Prove that “in a right triangle, the square of the hypotenuse is equal to the sum of the squares of the other two sides.”

Answer 1

To prove: In a right-angled triangle, the square of the hypotenuse is equal to the sum of squares of the other two sides of the triangle.

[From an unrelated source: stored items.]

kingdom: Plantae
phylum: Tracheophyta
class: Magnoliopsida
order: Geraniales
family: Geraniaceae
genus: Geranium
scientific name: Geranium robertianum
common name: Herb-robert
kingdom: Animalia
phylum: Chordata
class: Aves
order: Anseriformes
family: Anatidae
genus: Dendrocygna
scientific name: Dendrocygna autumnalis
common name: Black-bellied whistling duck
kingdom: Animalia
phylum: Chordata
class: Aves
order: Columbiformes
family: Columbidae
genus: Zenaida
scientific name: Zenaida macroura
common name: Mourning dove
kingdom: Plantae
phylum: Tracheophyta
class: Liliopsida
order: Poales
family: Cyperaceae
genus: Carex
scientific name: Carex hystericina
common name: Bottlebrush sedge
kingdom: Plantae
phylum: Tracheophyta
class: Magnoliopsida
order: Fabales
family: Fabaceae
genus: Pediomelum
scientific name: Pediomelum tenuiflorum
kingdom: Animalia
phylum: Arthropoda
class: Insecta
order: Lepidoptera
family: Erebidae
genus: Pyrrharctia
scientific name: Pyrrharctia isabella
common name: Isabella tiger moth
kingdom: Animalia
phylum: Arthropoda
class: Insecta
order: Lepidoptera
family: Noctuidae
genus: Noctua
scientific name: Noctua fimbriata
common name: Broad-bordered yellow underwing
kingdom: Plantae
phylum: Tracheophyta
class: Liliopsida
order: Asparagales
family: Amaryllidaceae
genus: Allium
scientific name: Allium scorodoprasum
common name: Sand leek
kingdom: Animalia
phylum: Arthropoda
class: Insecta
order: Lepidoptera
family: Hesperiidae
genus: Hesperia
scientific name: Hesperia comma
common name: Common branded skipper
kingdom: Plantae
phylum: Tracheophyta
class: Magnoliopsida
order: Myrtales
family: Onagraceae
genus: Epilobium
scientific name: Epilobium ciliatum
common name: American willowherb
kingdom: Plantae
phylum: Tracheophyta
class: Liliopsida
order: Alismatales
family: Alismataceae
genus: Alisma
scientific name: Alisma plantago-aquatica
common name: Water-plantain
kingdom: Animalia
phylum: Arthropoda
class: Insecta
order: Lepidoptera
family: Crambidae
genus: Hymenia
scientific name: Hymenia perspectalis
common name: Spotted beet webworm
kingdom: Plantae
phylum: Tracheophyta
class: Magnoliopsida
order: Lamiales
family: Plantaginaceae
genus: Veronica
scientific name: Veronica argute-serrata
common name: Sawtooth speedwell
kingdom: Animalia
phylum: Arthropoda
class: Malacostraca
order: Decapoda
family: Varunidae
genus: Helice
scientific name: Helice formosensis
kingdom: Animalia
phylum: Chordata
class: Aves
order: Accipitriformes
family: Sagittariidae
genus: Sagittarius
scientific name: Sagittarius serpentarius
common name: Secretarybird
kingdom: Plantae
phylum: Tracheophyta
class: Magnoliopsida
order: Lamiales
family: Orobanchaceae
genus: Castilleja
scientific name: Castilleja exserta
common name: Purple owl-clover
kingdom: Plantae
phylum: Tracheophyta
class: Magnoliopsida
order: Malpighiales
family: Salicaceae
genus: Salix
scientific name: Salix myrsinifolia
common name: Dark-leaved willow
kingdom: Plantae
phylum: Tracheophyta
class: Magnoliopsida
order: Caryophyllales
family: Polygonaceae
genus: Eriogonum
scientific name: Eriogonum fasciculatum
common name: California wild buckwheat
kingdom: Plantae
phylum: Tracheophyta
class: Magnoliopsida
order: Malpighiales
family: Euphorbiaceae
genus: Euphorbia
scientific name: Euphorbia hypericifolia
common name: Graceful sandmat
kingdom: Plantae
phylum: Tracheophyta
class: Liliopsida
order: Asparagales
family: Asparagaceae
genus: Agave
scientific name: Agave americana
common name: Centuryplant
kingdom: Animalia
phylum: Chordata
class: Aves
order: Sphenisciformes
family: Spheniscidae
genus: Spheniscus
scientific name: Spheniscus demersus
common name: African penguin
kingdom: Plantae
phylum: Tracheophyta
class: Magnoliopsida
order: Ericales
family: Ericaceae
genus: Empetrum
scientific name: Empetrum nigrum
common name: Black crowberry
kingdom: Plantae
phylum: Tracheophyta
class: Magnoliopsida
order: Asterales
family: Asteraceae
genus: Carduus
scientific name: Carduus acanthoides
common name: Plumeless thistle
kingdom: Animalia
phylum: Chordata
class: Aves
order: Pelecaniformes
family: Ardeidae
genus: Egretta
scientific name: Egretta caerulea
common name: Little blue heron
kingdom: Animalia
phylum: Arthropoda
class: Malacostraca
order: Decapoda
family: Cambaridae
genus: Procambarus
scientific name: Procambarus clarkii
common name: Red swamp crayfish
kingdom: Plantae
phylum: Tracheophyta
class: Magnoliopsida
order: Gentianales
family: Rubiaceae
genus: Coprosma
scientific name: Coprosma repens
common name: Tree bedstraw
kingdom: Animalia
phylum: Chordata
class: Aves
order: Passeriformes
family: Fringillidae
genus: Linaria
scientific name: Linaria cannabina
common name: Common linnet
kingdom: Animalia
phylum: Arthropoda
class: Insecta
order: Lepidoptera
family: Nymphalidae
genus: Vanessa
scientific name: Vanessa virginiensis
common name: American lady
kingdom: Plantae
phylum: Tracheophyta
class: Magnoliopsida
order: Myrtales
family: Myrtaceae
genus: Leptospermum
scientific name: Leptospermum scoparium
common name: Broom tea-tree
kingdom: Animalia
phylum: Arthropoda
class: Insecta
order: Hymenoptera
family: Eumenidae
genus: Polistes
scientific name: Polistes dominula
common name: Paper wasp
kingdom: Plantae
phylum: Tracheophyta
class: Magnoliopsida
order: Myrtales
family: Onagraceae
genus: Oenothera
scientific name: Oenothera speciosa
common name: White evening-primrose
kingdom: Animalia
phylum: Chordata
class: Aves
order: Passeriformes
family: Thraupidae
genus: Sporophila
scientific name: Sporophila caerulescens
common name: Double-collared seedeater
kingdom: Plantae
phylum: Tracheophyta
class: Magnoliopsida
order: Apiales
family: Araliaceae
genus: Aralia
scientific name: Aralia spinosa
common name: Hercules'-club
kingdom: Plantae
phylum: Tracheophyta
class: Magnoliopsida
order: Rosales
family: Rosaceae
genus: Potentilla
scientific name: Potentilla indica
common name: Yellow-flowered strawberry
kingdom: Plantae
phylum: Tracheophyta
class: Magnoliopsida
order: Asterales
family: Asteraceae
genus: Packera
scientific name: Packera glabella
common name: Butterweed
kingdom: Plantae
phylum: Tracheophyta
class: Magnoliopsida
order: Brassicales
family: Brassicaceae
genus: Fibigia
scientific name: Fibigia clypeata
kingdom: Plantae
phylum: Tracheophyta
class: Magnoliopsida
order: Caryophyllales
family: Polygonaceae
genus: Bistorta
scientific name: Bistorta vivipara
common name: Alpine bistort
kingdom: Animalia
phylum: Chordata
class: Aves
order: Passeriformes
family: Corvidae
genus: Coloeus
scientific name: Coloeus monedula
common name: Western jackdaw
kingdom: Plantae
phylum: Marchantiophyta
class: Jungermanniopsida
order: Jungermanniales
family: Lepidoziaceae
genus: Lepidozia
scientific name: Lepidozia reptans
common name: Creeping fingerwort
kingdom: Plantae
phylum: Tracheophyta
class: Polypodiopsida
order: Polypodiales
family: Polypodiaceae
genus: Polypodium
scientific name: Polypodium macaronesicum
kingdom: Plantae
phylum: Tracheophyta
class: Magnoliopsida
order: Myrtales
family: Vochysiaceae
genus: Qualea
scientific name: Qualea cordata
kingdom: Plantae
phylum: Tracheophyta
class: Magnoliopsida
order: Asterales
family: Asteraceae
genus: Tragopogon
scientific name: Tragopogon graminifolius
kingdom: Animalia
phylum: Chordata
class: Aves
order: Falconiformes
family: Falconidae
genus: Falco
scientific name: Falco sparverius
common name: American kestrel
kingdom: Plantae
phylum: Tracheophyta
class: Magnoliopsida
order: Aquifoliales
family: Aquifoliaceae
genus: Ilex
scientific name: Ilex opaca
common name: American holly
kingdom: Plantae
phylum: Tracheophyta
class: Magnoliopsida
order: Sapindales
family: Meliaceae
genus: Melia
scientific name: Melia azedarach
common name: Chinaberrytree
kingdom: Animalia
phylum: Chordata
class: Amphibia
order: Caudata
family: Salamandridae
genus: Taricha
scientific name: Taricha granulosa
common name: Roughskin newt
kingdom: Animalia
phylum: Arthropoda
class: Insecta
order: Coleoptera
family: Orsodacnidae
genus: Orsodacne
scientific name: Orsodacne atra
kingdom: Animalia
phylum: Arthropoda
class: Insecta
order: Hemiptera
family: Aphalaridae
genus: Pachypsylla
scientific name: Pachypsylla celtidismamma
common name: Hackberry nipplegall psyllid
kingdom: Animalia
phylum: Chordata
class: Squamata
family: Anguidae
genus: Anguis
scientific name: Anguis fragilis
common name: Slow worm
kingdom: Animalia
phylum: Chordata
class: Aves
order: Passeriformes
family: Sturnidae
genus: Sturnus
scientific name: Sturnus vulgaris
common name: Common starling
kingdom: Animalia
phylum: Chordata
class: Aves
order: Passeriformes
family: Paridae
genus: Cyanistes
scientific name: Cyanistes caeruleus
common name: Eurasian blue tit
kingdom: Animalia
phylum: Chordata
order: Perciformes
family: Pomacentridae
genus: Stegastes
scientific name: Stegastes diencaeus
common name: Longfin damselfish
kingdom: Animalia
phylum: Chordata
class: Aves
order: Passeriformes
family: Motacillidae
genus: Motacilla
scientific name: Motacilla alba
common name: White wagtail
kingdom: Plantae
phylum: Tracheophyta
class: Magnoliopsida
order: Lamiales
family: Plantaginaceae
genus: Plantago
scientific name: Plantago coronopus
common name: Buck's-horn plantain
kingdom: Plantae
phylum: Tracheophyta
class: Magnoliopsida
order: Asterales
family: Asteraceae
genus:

Proof: Let PQR be a triangle, right-angled at P.
Draw PS ⊥ QR

Now, we know that if a perpendicular is drawn from the vertex of the right angle of a right triangle to the hypotenuse, then the triangles on both sides of the perpendicular are similar to the whole triangle and to each other.

∴ΔQSP ∼ ΔQPR

Therefore, `"QS"/"QP" = "QP"/"QR"` .....................(Since the sides of similar triangles are proportional)

⇒ QS. QR = Qp² .......(1)

Also, we have
ΔPSR ∼ ΔQPR

Therefore, `"RS"/"RP" = "RP"/"RQ"`.............(Since the sides of similar triangles are proportional)

⇒ RS.RQ = RP² … (2)

Adding equations (1) and (2), we obtain

QS.QR + RS.RQ = RP² + QP²

⇒ QR. (QS + RS) = RP² + QP²

⇒ QR.QR = RP² + QP²

⇒ QR² = RP² + QP²

Thus, the square of the hypotenuse is equal to the sum of squares of the other two sides of the triangle.

Answer 2

Given: In ΔABC, m∠B = 90°

To prove: AC² = AB² + BC²

Construction: Draw seg BO ⊥ hypotenuse AC

Proof:

ΔABC ~ ΔADB    ...[similarity in right angled traingles]

∴ `"AB"/"AD" = "AC"/"AB"`    ...[c.s.s.t.]

∴ AB² = AC × AD    ...(I)

ΔABC ~ ΔBDC    ...[similarity in right angled triangles]

∴ `"BC"/"DC" = "AC"/"BC"`    ...[c.s.s.t.]

∴ BC² = AC × DC    ...(II)

Adding (I) and (II) we get,

AB² + BC² = AC × AD + AC × DC

= AC(AD + DC)

= AC × AC    ...[A-D-C]

∴ AB² + BC² = AC²